Design of a simple drive train and control system for an oxygen blend valve for use with premature infants

Abstract

Automating the regulation of the fraction of inspired oxygen (FiO2) in neonatal mechanical ventilation shows great promise of providing better patient outcomes. Historically, controlling the FiO2 valve has required manual adjustment of a control knob, allowing 21 percent-100 percent oxygen to flow to the patient. The current approach requires intense vigilance on the medical staff to ensure that the patients arterial oxygen saturation levels (SpO2) are above the minimum threshold while simultaneously not high enough to risk retrolental fibroplasia (RLF). Retrolental fibroplasia is an abnormal proliferation of fibrous tissue behind the eye lens that can lead to blindness. Retrolental fibroplasia is caused by the administration of excessive oxygen to premature babies. Previous work has included the design and physical construction of an automated FiO2 control valve prototype as well as explored advanced modeling techniques of the prototype and the patient as a complete control system.
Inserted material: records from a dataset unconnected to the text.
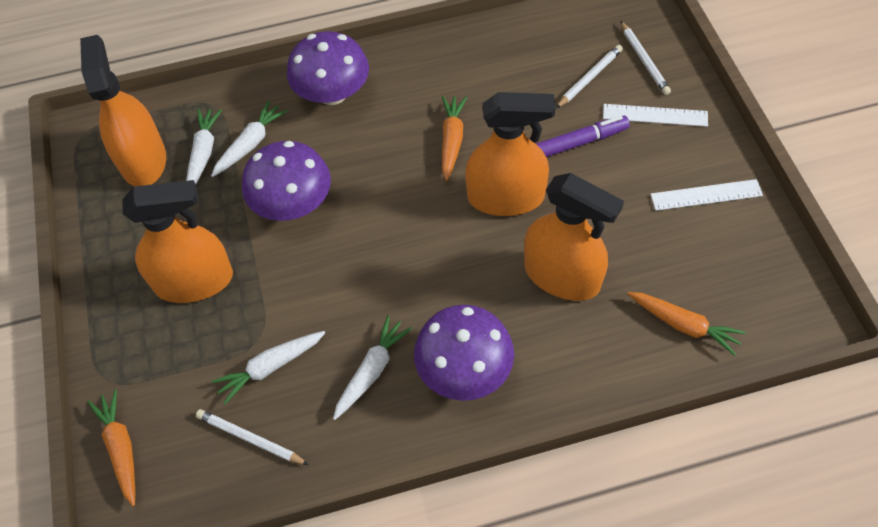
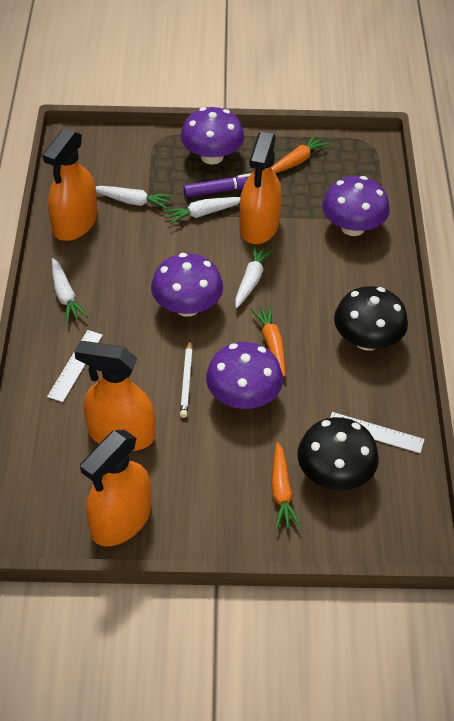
black mushroom: 0 -> 2
purple mushroom: 3 -> 4
white pencil: 3 -> 1

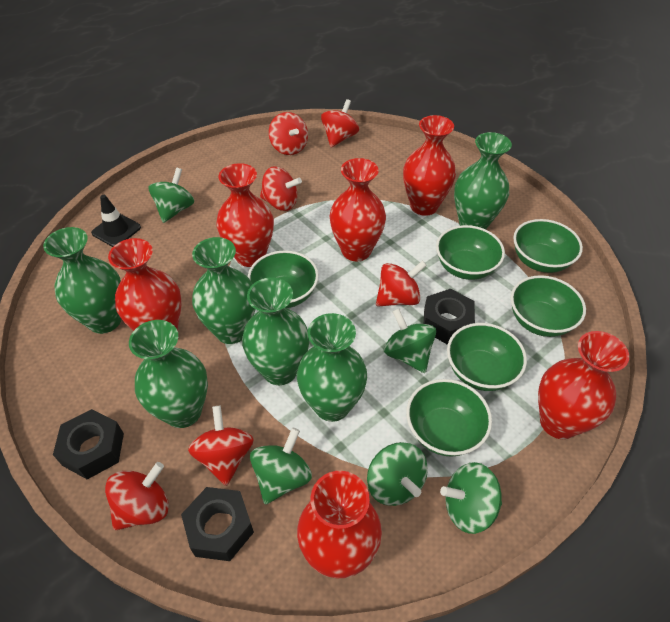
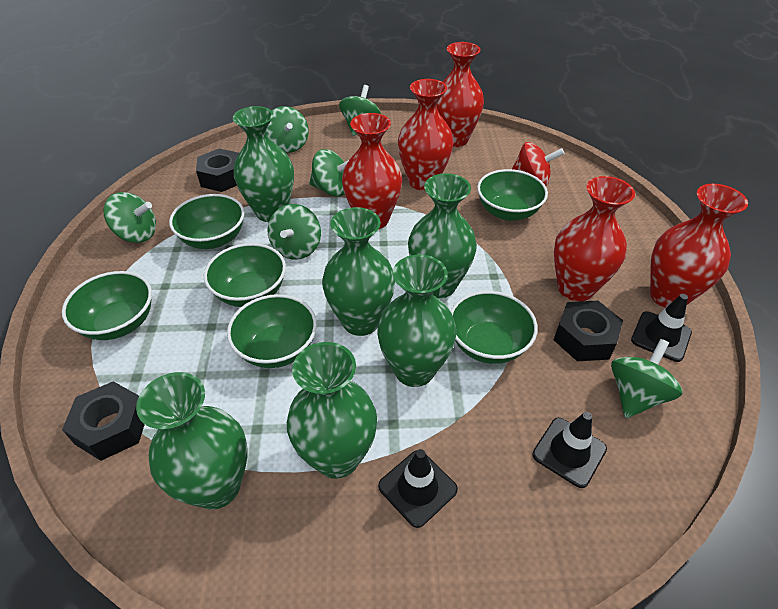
black traffic cone: 1 -> 3
green spinning top: 5 -> 6
red spinning top: 6 -> 1
red vase: 6 -> 5

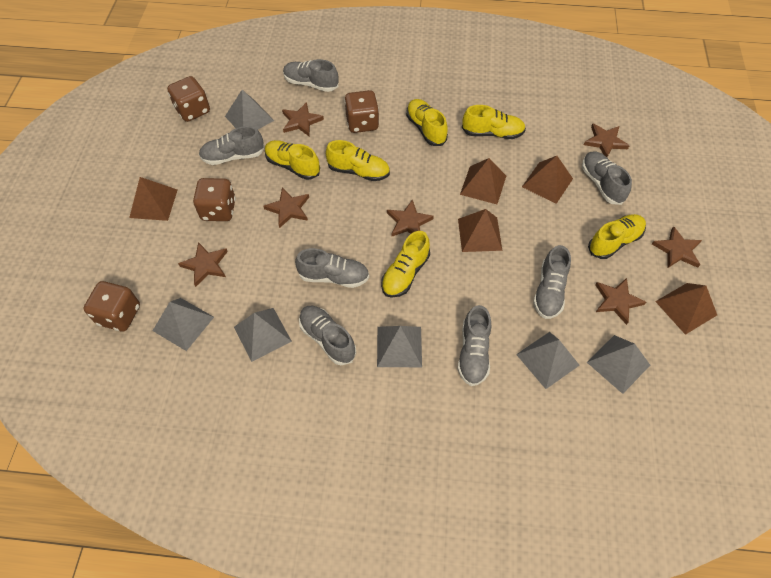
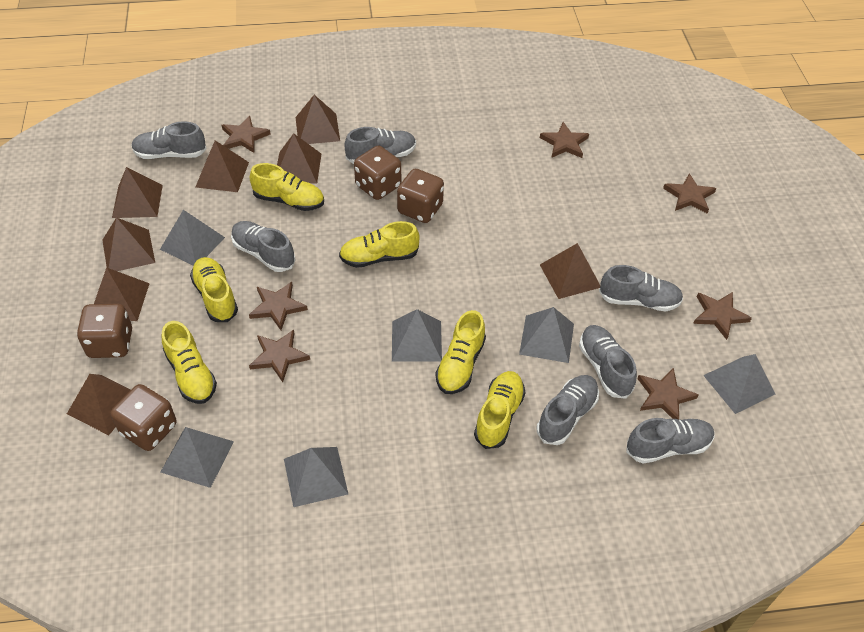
brown pyramid: 5 -> 8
From this work a second-generation design and six working units were desired with the goal of providing enhanced automated control of the FiO2 valve and the development of a manufacturable design. A design for the mechanical interface was created with the following general requirements: utilizing as much of the existing FiO2 valve design as possible, maintaining the same look and feel to the end user, a desired response time for valve position of one second and allowing for a modular, repeatable manufacturing cycle. After the new mechanical design became functional, open-loop experiments were conducted to provide data for a basic control model. The model was then refined into a closed-loop system with the objective of minimal position error within an acceptable response time based on previous work. This model was then incorporated into the design of the digital controller.